[Document images with source code]
=======

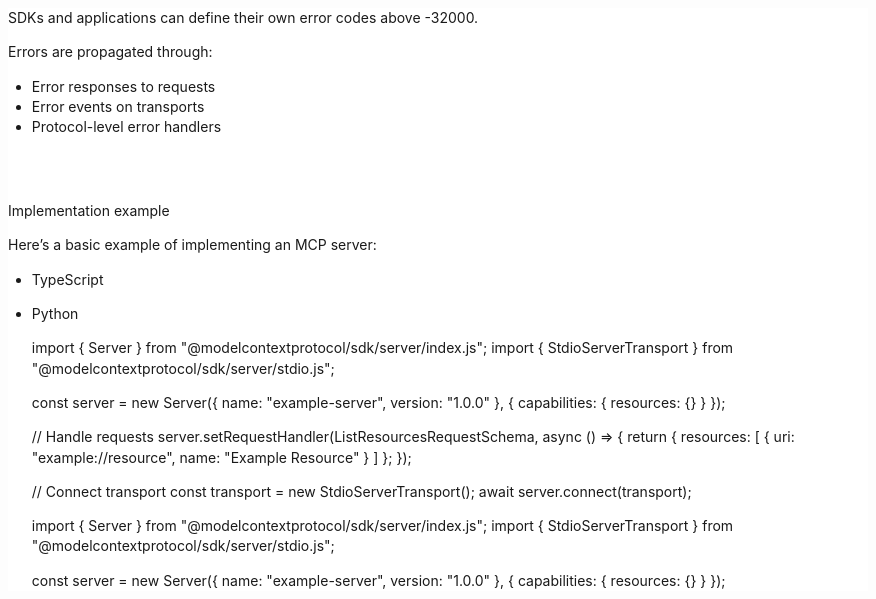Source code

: 
SDKs and applications can define their own error codes above -32000.

Errors are propagated through:

  * Error responses to requests
  * Error events on transports
  * Protocol-level error handlers

##

​

Implementation example

Here’s a basic example of implementing an MCP server:

  * TypeScript
  * Python

    
    
    import { Server } from "@modelcontextprotocol/sdk/server/index.js";
    import { StdioServerTransport } from "@modelcontextprotocol/sdk/server/stdio.js";
    
    const server = new Server({
      name: "example-server",
      version: "1.0.0"
    }, {
      capabilities: {
        resources: {}
      }
    });
    
    // Handle requests
    server.setRequestHandler(ListResourcesRequestSchema, async () => {
      return {
        resources: [
          {
            uri: "example://resource",
            name: "Example Resource"
          }
        ]
      };
    });
    
    // Connect transport
    const transport = new StdioServerTransport();
    await server.connect(transport);
    
    
    
    import { Server } from "@modelcontextprotocol/sdk/server/index.js";
    import { StdioServerTransport } from "@modelcontextprotocol/sdk/server/stdio.js";
    
    const server = new Server({
      name: "example-server",
      version: "1.0.0"
    }, {
      capabilities: {
        resources: {}
      }
    });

=======

=== Task statement ===
Carry over each record above character for character, with the pictures left out.

=== Response to this exercise ===
Source code

: 
SDKs and applications can define their own error codes above -32000.

Errors are propagated through:

  * Error responses to requests
  * Error events on transports
  * Protocol-level error handlers

##

​

Implementation example

Here’s a basic example of implementing an MCP server:

  * TypeScript
  * Python

    
    
    import { Server } from "@modelcontextprotocol/sdk/server/index.js";
    import { StdioServerTransport } from "@modelcontextprotocol/sdk/server/stdio.js";
    
    const server = new Server({
      name: "example-server",
      version: "1.0.0"
    }, {
      capabilities: {
        resources: {}
      }
    });
    
    // Handle requests
    server.setRequestHandler(ListResourcesRequestSchema, async () => {
      return {
        resources: [
          {
            uri: "example://resource",
            name: "Example Resource"
          }
        ]
      };
    });
    
    // Connect transport
    const transport = new StdioServerTransport();
    await server.connect(transport);
    
    
    
    import { Server } from "@modelcontextprotocol/sdk/server/index.js";
    import { StdioServerTransport } from "@modelcontextprotocol/sdk/server/stdio.js";
    
    const server = new Server({
      name: "example-server",
      version: "1.0.0"
    }, {
      capabilities: {
        resources: {}
      }
    });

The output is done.